[Opening Records shown section]

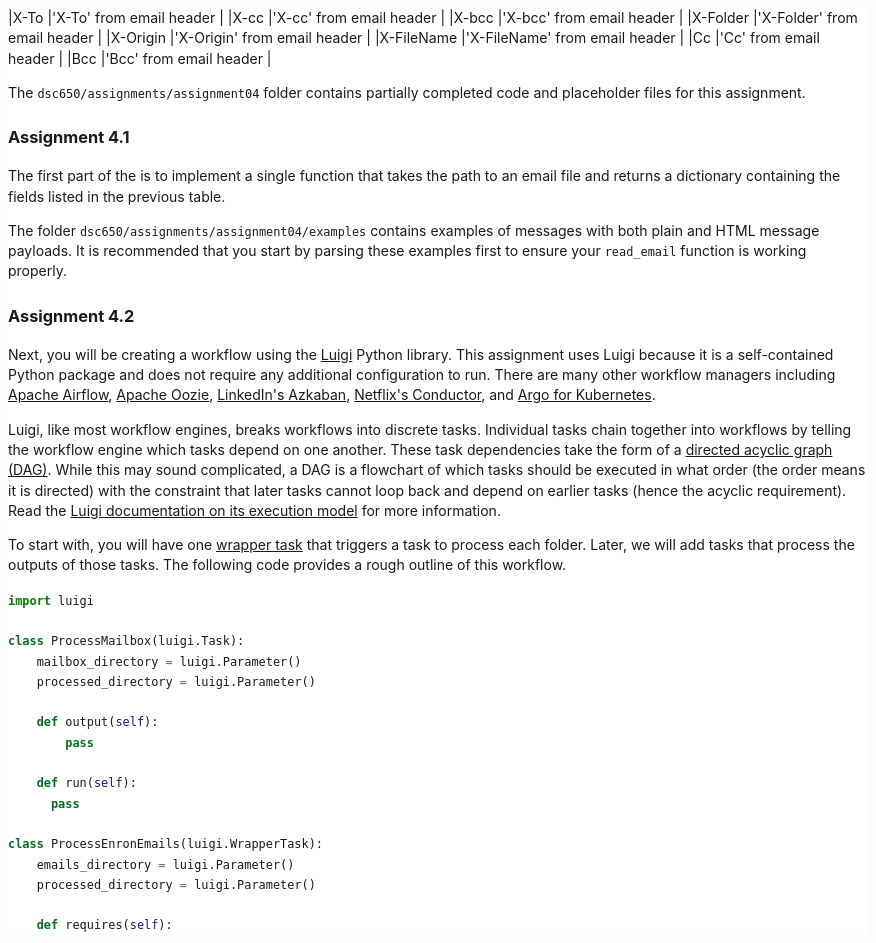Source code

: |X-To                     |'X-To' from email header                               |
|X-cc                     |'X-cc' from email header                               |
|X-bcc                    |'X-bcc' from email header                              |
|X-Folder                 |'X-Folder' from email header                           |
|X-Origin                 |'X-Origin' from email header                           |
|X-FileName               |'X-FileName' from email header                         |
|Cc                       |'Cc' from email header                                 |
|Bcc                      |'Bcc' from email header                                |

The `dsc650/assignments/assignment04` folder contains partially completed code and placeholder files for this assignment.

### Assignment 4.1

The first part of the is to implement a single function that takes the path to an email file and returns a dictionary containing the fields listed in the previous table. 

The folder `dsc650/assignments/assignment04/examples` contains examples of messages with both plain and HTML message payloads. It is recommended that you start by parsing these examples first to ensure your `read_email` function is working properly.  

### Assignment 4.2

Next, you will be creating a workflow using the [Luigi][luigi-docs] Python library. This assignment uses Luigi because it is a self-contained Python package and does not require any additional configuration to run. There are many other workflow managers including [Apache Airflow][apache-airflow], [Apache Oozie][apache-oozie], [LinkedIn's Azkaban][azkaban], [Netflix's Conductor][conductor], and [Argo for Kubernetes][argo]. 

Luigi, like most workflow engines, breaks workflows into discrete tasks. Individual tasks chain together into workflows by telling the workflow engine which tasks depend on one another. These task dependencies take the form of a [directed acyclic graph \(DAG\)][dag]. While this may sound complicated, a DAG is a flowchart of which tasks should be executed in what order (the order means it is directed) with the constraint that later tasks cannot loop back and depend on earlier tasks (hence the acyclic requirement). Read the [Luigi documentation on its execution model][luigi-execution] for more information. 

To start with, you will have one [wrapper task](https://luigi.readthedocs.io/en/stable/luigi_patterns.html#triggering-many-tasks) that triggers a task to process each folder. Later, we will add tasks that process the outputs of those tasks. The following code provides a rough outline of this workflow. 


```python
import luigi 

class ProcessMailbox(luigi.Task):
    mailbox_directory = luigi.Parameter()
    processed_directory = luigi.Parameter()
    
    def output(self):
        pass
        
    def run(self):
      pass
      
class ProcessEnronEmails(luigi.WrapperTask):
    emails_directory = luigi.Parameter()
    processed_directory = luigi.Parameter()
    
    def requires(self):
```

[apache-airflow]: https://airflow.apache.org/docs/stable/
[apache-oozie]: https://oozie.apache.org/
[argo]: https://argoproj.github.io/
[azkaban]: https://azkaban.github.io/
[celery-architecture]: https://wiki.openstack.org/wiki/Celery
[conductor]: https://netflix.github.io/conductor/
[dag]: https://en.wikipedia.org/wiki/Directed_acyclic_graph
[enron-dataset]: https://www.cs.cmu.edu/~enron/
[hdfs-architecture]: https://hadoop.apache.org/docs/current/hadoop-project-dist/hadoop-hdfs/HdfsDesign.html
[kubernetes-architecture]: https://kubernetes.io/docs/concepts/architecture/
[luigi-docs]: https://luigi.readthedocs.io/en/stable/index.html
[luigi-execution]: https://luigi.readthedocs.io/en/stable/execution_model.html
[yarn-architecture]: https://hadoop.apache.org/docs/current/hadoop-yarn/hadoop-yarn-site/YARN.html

[Closing Records shown section]

» Activity
Search the entries for the word "wiki". Copy each line where it appears.

» Answer
[celery-architecture]: https://wiki.openstack.org/wiki/Celery
[dag]: https://en.wikipedia.org/wiki/Directed_acyclic_graph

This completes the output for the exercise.